◆ EXERCISE REQUIREMENTS
Would you restate, exactly as they appear, the lines from the one containing "How many metres" through the end of the data below?

◆ DATA
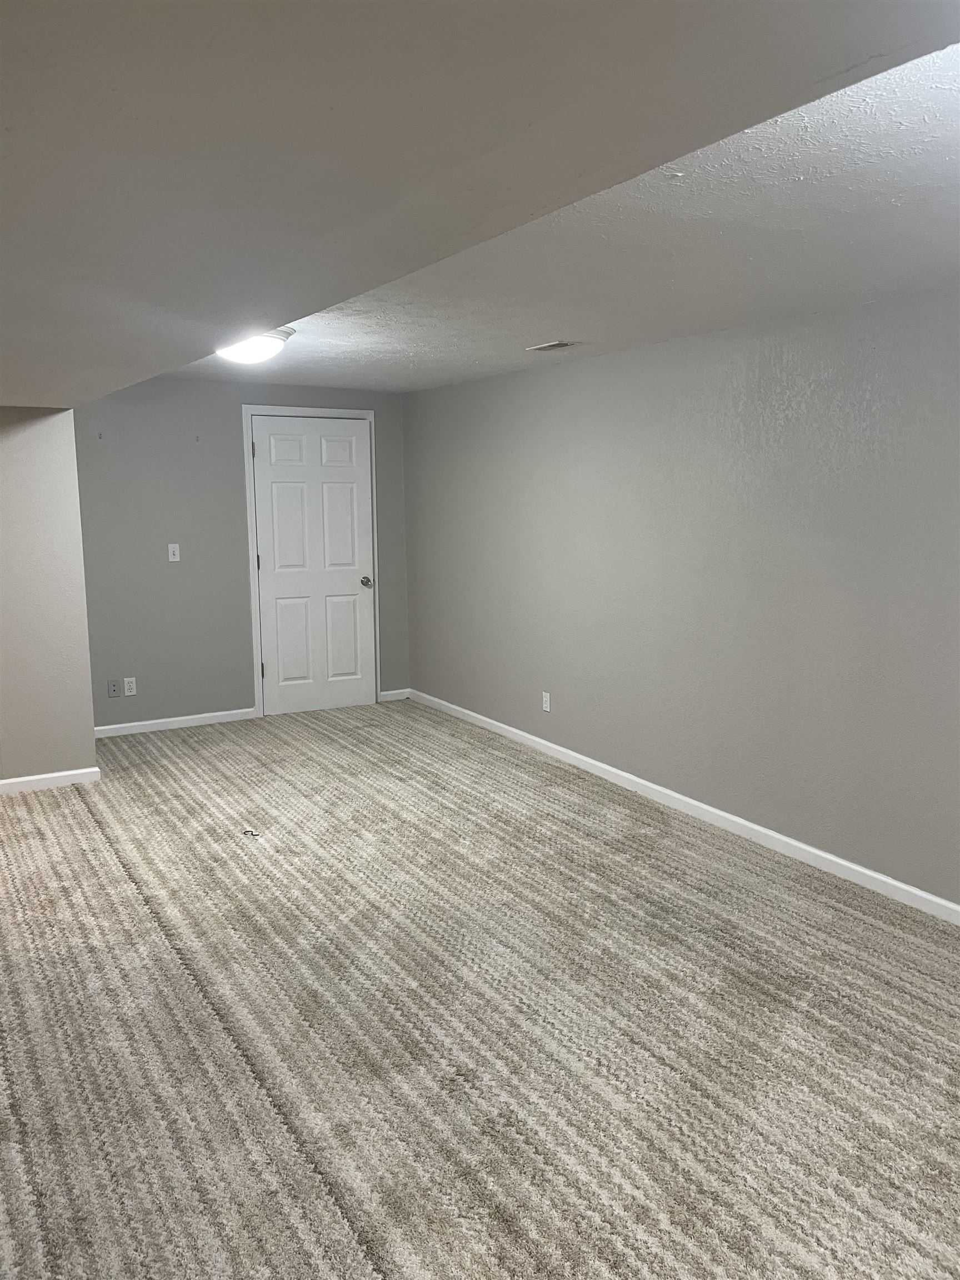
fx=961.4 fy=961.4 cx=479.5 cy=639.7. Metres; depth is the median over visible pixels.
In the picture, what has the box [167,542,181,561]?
light switch
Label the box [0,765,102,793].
baseboard
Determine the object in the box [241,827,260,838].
small object
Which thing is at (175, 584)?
back wall
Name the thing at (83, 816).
carpet floor
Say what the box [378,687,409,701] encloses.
baseboard
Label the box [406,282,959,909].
right wall
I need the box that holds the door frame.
[241,405,379,719]
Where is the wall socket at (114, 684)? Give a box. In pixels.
[106,678,121,697]
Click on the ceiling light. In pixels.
(270, 345)
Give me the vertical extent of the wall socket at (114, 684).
0.113 m
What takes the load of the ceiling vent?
attached to the ceiling at (871, 52)
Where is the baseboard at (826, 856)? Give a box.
[408,688,959,923]
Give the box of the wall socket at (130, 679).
[122,677,136,695]
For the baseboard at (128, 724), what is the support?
attached to the back wall at (175, 584)
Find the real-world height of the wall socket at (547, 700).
0.115 m
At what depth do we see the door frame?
6.67 m
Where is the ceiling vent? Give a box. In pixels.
[526,339,577,352]
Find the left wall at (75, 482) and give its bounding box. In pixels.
[0,407,97,789]
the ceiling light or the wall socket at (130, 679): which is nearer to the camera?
the ceiling light
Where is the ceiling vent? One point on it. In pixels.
(558, 345)
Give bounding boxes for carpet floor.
[0,697,959,1279]
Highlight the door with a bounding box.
[251,415,374,715]
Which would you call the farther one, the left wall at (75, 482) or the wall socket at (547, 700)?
the wall socket at (547, 700)
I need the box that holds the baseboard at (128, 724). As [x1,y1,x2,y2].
[93,707,258,737]
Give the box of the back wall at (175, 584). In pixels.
[71,376,409,730]
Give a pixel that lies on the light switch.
(175, 547)
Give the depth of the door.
6.86 m
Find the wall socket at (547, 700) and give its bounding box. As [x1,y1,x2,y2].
[541,690,551,711]
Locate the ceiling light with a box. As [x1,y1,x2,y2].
[215,327,296,363]
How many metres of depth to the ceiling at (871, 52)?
1.14 m
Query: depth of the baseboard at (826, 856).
4.46 m
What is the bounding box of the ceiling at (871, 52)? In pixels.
[1,0,959,404]
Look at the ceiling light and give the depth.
4.25 m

◆ TASK RESPONSE
How many metres of depth to the ceiling at (871, 52)?
1.14 m
Query: depth of the baseboard at (826, 856).
4.46 m
What is the bounding box of the ceiling at (871, 52)? In pixels.
[1,0,959,404]
Look at the ceiling light and give the depth.
4.25 m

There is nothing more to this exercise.